Most of the development of IDFS is funded through various NASA contracts and grants where Dr. David Winningham is the Principal Investigator at Southwest Research Institute (SwRI) of each of the projects. Work done under NASA contract NAS8-36840 was done for Marshall Space Flight Center. Other NASA projects which support IDFS development are:

NAG5-3148, NAG5-6855, NAG5-2323, NAG5-7043


[Download IDFS Documentation]

The Instrument Data File Set (IDFS) is a set of files written in a prescribed format which contain data, timing data, and meta-data. IDFS development and evolution has been underway for the past decade, overlapping with the other storage and representation methods like CDF, HDF, and FITS. The impetus behind the IDFS is the need to maintain certain meta-data parameters with the data in order to make the displays like those in the examples possible. The two key tasks supported by the IDFS are the real-time conversion of telemetry values to engineering and scientific units as the data is accessed and the registration of each data sample to a given point in time. In magnetospheric physics, time tagging is very important because data are commonly acquired from many different sensors at the same time. Simultaneous measurements on different satellites or between a satellite and ground stations are increasingly important. Even small timing errors may completely confound a proper physical interpretation of the data.

There are three kinds of information that go into an IDFS for a given instrument: the telemetry of the sampled data, ancillary or engineering telemetry, and a large quantity of information not necessarily from the spacecraft. This last class of data can contain all sorts of calibration and timing factors. The full details are much too involved to be covered in this overview. One source of information that can be referenced in order to gain a better understanding of IDFS is the Frequently Asked Questions (FAQ) list. Given the fact that many spacecraft now have instruments that operate in nondeterministic ways due to data adaptive mode changing, the IDFS can be exceedingly detailed. However, once data is stored in an IDFS, a library of access routines allows the SDDAS to extract most any needed parameter.

The three required files within an IDFS are: data file, header file, and the virtual instrument description file (VIDF). A virtual instrument is a data stream of one measured parameter or a group of closely related parameters and it may optionally contain calibration data. The data file contains the data in its most basic form, such as telemetry values. The header file contains timing information about the data and is mainly useful when the data are non-contiguous in time. The VIDF contains text parameter descriptions, calibration tables, and a great deal more meta-data.

Additional components of the IDFS

An additional meta-file, called the Plot Information and Description File (PIDF), is used as a mechanism to further parameterize the creation of displays. This optional file contains various limit values and labels that must be associated with a particular virtual instrument. Default values are stored in the PIDF, also.
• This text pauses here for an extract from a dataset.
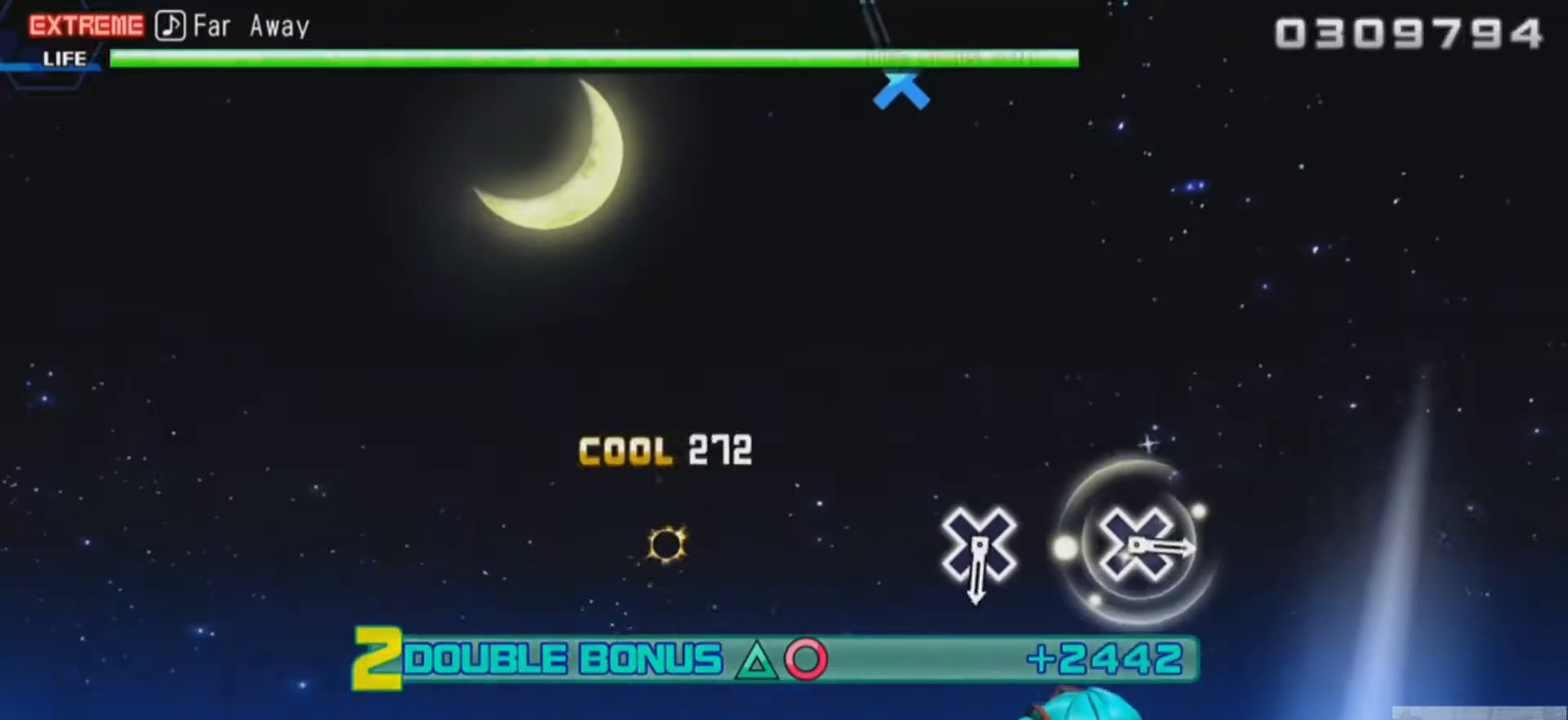
{"buttons": ["L2"], "events": [[100, "CIRCLE", "down"], [200, "CIRCLE", "up"]]}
An important feature of the SDDAS is the ability to perform user-specified transformations on the data before it is displayed or plotted. The user describes each algorithm using a symbolic language that is placed in a Special Computations File (SCF). The PIDF file can then reference the SCF and the transformed data will appear as a "data source" exactly like data residing on disk. We envision a basic set of transformations being pre-coded and provided along with the SDDAS to the science community.